D. Vexatious Litigator
{¶ 35} In their motion for summary judgment, respondents ask this court to declare Richard a vexatious litigator pursuant to LocApp.R. 23. This rule provides in part,
If the Eighth District Court of Appeals, sua sponte or on motion by a party, determines that an appeal, original action, or motion is frivolous or is prosecuted for delay, harassment, or any other improper purpose, it may impose on the person who signed the appeal, original action, or motion, a represented party, or both, appropriate sanctions. The sanctions may include an award to the opposing party of reasonable expenses, reasonable attorney fees, costs or double costs, or any other sanction the Eighth District Court of Appeals considers just.
It goes on to define a frivolous appeal or original action as one that is "not reasonably well-grounded in fact, or warranted by existing law, or by a good faith argument for the extension, modification, or reversal of existing law." If the conduct persists or becomes habitual, this court may declare an individual to be a vexatious litigator and impose restrictions as outlined in LocApp.R. 23(B) and a party must seek leave to institute any appeal or original action pursuant to LocApp.R 23(C).

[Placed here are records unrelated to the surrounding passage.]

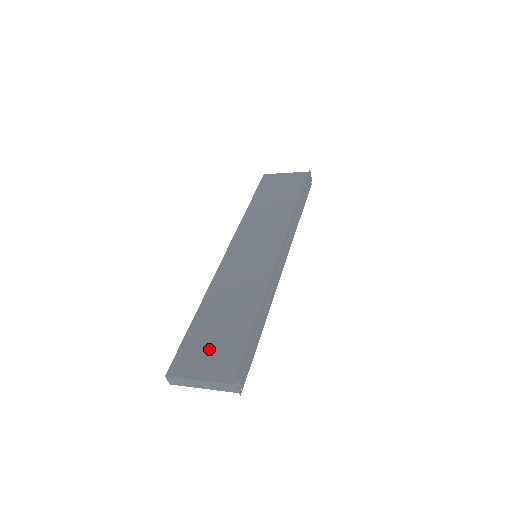
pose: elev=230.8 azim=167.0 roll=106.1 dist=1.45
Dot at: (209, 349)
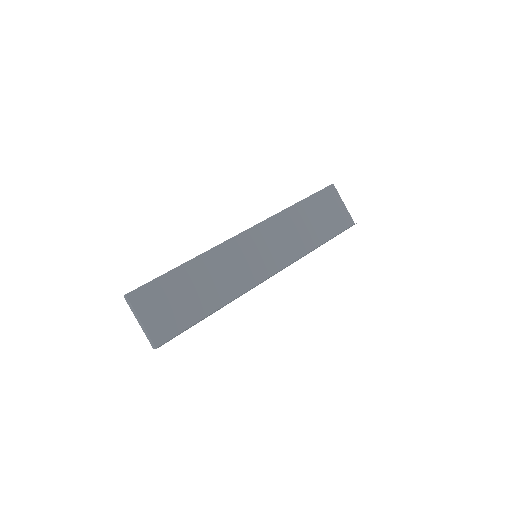
Dot at: (165, 304)
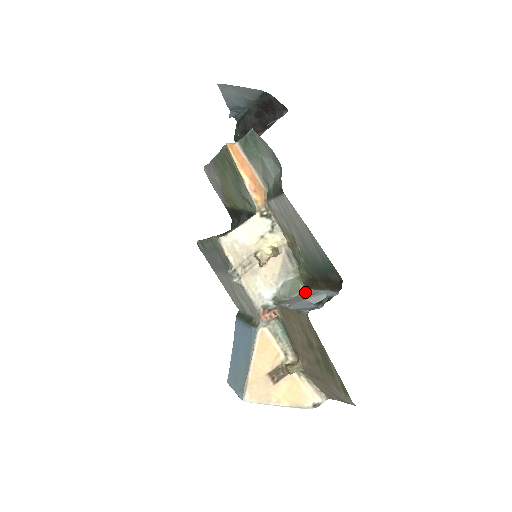
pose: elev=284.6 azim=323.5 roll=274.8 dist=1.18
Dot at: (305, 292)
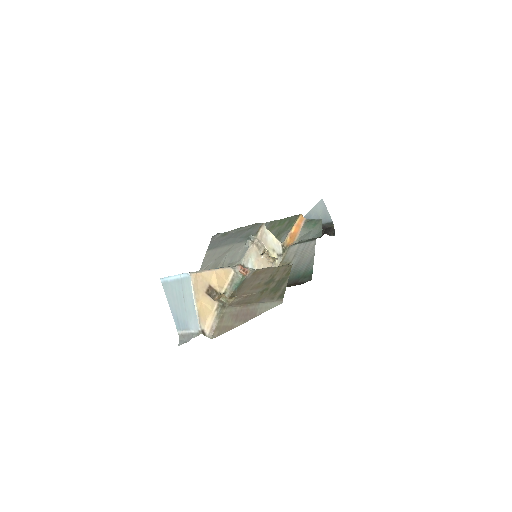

{¶ 36} The complaint filed in this case contains many spurious and unfounded claims, but we find that two of the three claims outlined above are not frivolous. Sutula does have a duty to comply with Civ.R. 58(B) and Sheehan may have a duty to act on a properly submitted affidavit of accusation. However, for the reasons explained above, relief in mandamus is not warranted. Respondents also have not demonstrated a recent history of persistent or habitual frivolous claims or filings. The complaint and briefing filed in this case do not support the labelling of Richard as a vexatious litigator at this juncture. However, in the future, should Richard continue to engage in the filing of appeals and original actions that are based on frivolous claims or claims that have previously been adjudicated, Richard's conduct may be deemed to be habitual and Richard may be designated as a vexatious litigator pursuant to LocApp.R. 23(B).
III. Conclusion
{¶ 37} Respondents' motion for summary judgment is granted. Richard's motion for summary judgment is denied. Richard's claims for relief in mandamus and procedendo are denied. Respondents' request to find Richard to be a vexatious litigator is denied. Costs assessed against relator. The clerk is directed to serve on the parties notice of this judgment and its date of entry upon the journal. Civ.R. 58(B).
ANITA LASTER MAYS, A.J., and EILEEN T GALLAGHER, J, CONCUR.